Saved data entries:
▶
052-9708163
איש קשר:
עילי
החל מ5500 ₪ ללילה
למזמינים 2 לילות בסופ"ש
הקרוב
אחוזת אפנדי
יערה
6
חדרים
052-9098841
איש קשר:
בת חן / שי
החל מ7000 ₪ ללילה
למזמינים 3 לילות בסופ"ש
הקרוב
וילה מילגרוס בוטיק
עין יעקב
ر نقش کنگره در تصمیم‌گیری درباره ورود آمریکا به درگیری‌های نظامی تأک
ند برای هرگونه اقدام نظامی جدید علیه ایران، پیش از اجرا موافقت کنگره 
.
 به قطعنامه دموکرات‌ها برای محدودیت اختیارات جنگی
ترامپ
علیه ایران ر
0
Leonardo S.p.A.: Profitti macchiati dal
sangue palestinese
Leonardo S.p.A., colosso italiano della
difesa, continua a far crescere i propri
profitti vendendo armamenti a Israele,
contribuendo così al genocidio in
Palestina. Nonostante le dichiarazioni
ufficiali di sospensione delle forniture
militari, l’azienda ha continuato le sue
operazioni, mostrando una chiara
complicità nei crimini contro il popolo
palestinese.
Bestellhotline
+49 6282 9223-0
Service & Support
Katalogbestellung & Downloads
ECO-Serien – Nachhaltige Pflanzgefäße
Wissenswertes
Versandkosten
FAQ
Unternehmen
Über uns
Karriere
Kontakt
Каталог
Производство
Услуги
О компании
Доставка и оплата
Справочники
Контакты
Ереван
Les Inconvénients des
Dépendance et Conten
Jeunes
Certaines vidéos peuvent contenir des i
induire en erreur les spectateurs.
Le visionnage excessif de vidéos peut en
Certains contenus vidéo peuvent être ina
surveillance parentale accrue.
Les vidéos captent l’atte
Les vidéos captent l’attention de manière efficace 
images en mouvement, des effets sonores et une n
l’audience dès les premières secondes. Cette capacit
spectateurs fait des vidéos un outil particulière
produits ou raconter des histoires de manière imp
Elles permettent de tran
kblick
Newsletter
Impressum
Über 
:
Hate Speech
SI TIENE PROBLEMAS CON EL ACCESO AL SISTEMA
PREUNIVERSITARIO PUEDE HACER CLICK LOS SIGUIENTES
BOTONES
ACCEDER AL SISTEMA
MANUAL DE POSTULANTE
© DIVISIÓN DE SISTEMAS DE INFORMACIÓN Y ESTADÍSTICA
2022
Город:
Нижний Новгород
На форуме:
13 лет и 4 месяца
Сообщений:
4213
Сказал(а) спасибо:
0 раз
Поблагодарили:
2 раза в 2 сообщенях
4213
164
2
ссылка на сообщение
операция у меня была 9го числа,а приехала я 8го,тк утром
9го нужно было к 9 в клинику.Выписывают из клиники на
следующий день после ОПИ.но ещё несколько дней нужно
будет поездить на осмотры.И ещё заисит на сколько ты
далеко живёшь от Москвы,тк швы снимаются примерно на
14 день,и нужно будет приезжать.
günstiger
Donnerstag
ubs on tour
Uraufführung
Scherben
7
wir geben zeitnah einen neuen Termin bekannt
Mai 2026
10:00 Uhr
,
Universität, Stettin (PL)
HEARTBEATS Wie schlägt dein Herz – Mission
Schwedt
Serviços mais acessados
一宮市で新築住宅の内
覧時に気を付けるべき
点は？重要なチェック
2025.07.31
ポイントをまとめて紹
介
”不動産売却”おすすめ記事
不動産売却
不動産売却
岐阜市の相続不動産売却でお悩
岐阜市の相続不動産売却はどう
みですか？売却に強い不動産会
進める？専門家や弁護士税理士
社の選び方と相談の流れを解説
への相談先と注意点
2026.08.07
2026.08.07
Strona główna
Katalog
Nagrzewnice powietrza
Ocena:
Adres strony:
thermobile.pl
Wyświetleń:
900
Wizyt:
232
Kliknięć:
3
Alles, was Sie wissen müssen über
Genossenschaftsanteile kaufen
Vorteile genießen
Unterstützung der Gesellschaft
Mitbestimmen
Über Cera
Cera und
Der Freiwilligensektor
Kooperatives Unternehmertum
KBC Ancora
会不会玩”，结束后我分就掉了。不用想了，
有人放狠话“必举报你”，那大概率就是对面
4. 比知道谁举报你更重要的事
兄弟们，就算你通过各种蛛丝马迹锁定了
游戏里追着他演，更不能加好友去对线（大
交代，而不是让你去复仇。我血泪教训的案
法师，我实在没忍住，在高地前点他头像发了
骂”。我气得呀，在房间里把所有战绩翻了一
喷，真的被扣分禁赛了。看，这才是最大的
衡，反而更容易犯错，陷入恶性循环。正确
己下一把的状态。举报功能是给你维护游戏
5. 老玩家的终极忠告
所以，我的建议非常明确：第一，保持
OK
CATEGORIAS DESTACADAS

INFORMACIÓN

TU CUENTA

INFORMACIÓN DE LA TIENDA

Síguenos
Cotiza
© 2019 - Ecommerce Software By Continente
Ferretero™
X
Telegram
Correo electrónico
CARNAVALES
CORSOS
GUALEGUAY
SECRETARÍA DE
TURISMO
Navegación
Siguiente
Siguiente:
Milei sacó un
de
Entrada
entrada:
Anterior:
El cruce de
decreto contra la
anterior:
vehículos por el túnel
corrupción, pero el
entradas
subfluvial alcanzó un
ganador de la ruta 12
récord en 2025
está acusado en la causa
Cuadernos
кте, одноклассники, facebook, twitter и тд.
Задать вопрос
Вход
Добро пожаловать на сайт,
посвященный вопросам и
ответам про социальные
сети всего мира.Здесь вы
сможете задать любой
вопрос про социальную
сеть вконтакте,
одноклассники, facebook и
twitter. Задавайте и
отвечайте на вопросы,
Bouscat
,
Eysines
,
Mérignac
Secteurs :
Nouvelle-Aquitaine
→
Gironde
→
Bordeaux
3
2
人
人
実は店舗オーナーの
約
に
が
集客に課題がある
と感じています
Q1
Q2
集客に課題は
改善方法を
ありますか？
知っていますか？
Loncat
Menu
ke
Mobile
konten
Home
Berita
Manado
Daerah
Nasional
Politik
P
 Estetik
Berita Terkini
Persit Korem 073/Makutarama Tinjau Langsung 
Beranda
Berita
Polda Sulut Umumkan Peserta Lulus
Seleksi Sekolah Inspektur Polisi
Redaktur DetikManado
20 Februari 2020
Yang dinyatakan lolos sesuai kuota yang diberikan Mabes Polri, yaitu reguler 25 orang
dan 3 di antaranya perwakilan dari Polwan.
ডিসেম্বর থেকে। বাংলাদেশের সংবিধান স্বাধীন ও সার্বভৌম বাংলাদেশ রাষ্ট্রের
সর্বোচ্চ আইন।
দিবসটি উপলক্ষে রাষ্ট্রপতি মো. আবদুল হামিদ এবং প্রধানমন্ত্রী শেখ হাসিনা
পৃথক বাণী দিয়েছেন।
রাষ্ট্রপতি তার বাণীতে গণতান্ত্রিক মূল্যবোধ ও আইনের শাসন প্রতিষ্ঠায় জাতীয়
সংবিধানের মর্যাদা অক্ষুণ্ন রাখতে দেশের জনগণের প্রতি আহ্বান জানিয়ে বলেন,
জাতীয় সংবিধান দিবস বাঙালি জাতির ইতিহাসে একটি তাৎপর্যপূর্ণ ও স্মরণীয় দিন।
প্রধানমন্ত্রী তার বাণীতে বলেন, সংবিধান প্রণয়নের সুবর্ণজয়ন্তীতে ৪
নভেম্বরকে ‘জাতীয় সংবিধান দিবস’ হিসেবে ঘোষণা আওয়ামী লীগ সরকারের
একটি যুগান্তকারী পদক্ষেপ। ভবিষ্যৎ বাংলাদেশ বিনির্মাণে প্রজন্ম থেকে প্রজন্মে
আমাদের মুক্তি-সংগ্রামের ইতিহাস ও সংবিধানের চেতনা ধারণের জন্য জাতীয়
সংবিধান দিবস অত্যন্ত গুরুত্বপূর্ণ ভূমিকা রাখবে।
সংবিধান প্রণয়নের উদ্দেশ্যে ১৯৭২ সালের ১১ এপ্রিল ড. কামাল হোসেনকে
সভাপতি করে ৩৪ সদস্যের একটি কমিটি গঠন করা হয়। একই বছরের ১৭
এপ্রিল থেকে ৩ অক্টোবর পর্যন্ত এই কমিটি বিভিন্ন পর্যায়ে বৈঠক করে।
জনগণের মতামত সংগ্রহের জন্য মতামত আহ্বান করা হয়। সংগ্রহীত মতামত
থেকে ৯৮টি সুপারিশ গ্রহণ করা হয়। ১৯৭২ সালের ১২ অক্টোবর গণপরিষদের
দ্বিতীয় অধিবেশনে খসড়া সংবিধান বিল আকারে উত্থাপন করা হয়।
◀
• _Exercise details_
The answer should be an exact copy of the lines from the first line of the data through the line with "ссылка на сообщение" and should contain nothing else.

• _Output for this task_
052-9708163
איש קשר:
עילי
החל מ5500 ₪ ללילה
למזמינים 2 לילות בסופ"ש
הקרוב
אחוזת אפנדי
יערה
6
חדרים
052-9098841
איש קשר:
בת חן / שי
החל מ7000 ₪ ללילה
למזמינים 3 לילות בסופ"ש
הקרוב
וילה מילגרוס בוטיק
עין יעקב
ر نقش کنگره در تصمیم‌گیری درباره ورود آمریکا به درگیری‌های نظامی تأک
ند برای هرگونه اقدام نظامی جدید علیه ایران، پیش از اجرا موافقت کنگره 
.
 به قطعنامه دموکرات‌ها برای محدودیت اختیارات جنگی
ترامپ
علیه ایران ر
0
Leonardo S.p.A.: Profitti macchiati dal
sangue palestinese
Leonardo S.p.A., colosso italiano della
difesa, continua a far crescere i propri
profitti vendendo armamenti a Israele,
contribuendo così al genocidio in
Palestina. Nonostante le dichiarazioni
ufficiali di sospensione delle forniture
militari, l’azienda ha continuato le sue
operazioni, mostrando una chiara
complicità nei crimini contro il popolo
palestinese.
Bestellhotline
+49 6282 9223-0
Service & Support
Katalogbestellung & Downloads
ECO-Serien – Nachhaltige Pflanzgefäße
Wissenswertes
Versandkosten
FAQ
Unternehmen
Über uns
Karriere
Kontakt
Каталог
Производство
Услуги
О компании
Доставка и оплата
Справочники
Контакты
Ереван
Les Inconvénients des
Dépendance et Conten
Jeunes
Certaines vidéos peuvent contenir des i
induire en erreur les spectateurs.
Le visionnage excessif de vidéos peut en
Certains contenus vidéo peuvent être ina
surveillance parentale accrue.
Les vidéos captent l’atte
Les vidéos captent l’attention de manière efficace 
images en mouvement, des effets sonores et une n
l’audience dès les premières secondes. Cette capacit
spectateurs fait des vidéos un outil particulière
produits ou raconter des histoires de manière imp
Elles permettent de tran
kblick
Newsletter
Impressum
Über 
:
Hate Speech
SI TIENE PROBLEMAS CON EL ACCESO AL SISTEMA
PREUNIVERSITARIO PUEDE HACER CLICK LOS SIGUIENTES
BOTONES
ACCEDER AL SISTEMA
MANUAL DE POSTULANTE
© DIVISIÓN DE SISTEMAS DE INFORMACIÓN Y ESTADÍSTICA
2022
Город:
Нижний Новгород
На форуме:
13 лет и 4 месяца
Сообщений:
4213
Сказал(а) спасибо:
0 раз
Поблагодарили:
2 раза в 2 сообщенях
4213
164
2
ссылка на сообщение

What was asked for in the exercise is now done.